Unless otherwise specified in the relevant terms supplement, the original issue price of the notes will be equal to the estimated value of the notes plus the selling commissions, referral fees, if any, and structuring fees, if any, paid to each agent and/or other affiliated or unaffiliated dealers (as shown on the cover page of the relevant terms supplement), plus (minus) the projected profits (losses) that the Issuer’s affiliates expect to realize for assuming risks inherent in hedging its obligations under the notes, plus the estimated cost of hedging its obligations under the notes. See “Estimated Value and Secondary Market Prices of the Notes — The Estimated Value of the Notes” and the relevant terms supplement for additional information about the estimated value of the notes. See also “Use of Proceeds” in the prospectus.
On or prior to the date of the relevant terms supplement, the Issuer, through its affiliates or others, expects to hedge some or all of its anticipated exposure in connection with the notes. In addition, from time to time after the notes are issued, the Issuer, through its affiliates or others, may enter into additional hedging transactions and close out or unwind those the Issuer has entered into, in connection with the notes and possibly in connection with its or its affiliates’ exposure to one or more Reference Stocks, Indices or Funds or the securities or other assets or market measures underlying one or more Indices or Funds or related currency exchange rates. To accomplish this, the Issuer, through its affiliates or others, may take positions in one or more Reference Stocks, Indices or Funds, the securities or other assets or market measures underlying one or more Indices or Funds or related currency exchange rates, or instruments the value of which is derived from one or more Reference Stocks, Indices or Funds or the securities or other assets or market measures underlying one or more Indices or Funds or related currency exchange rates. From time to time, prior to maturity of the notes, the Issuer may pursue a dynamic hedging strategy that may involve taking long or short positions in the instruments described above.
▬▬▬▬▬▬
* Questions on the material *
- a) Duplicate the passage on note pricing and hedging from "Unless otherwise specified" up to and including "in the prospectus.".
- b) Go on with the passage on note pricing and hedging, starting after its last sentence.
The items after this point are separate material and are not part of the passage on note pricing and hedging.
▬▬▬▬▬▬
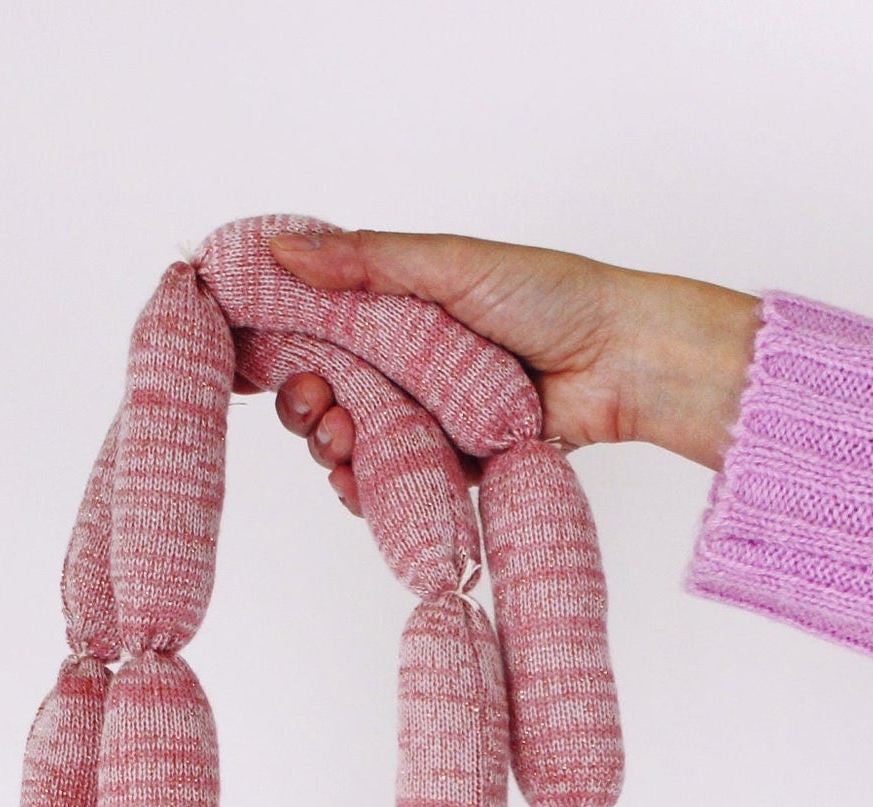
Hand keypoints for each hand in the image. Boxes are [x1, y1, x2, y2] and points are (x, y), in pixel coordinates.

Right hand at [264, 230, 762, 513]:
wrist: (622, 363)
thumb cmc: (551, 297)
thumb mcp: (450, 264)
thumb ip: (367, 262)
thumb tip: (280, 250)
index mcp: (399, 307)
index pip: (317, 327)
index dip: (278, 343)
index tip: (250, 359)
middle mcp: (409, 364)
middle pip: (328, 392)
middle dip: (304, 404)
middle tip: (310, 402)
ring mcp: (432, 417)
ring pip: (357, 444)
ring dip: (332, 448)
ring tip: (340, 441)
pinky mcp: (459, 466)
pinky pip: (402, 485)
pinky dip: (371, 490)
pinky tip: (355, 483)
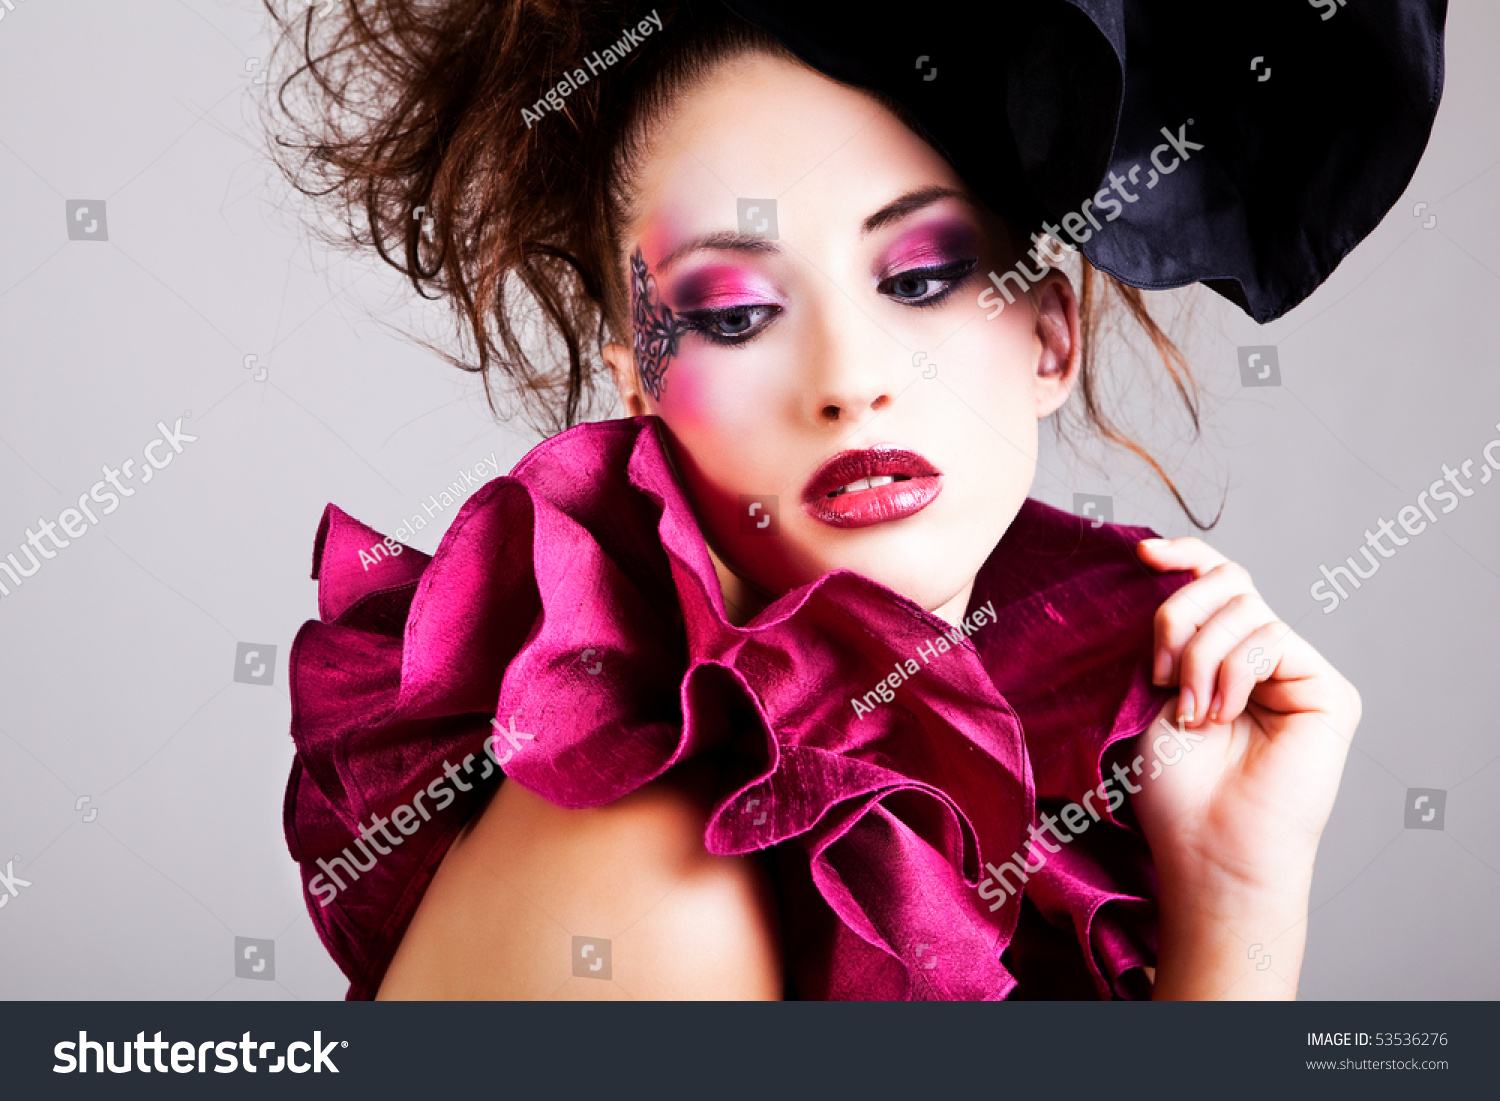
▬▬▬▬▬▬
* Task answers *
- a)
Unless otherwise specified in the relevant terms supplement, the original issue price of the notes will be equal to the estimated value of the notes plus the selling commissions, referral fees, if any, and structuring fees, if any, paid to each agent and/or other affiliated or unaffiliated dealers (as shown on the cover page of the relevant terms supplement), plus (minus) the projected profits (losses) that the Issuer’s affiliates expect to realize for assuming risks inherent in hedging its obligations under the notes, plus the estimated cost of hedging its obligations under the notes. See “Estimated Value and Secondary Market Prices of the Notes — The Estimated Value of the Notes” and the relevant terms supplement for additional information about the estimated value of the notes. See also “Use of Proceeds” in the prospectus.

- b)
While the Issuer cannot predict an outcome, any of these hedging activities or other trading activities of the Issuer could potentially affect the value of the Underlying(s) in a manner that adversely affects the value of the notes or any payment on the notes. Because hedging the Issuer’s obligations entails risk and may be influenced by market forces beyond its control, this hedging may result in a profit that is more or less than expected, or it may result in a loss. It is possible that these hedging or trading activities could result in substantial returns for the Issuer or its affiliates while the value of the notes declines. See “Risk Factors — Risks Relating to Conflicts of Interest — The Issuer, the Guarantor (if applicable) or their affiliates may have economic interests that are adverse to those of the holders of the notes as a result of their hedging and other trading activities” above.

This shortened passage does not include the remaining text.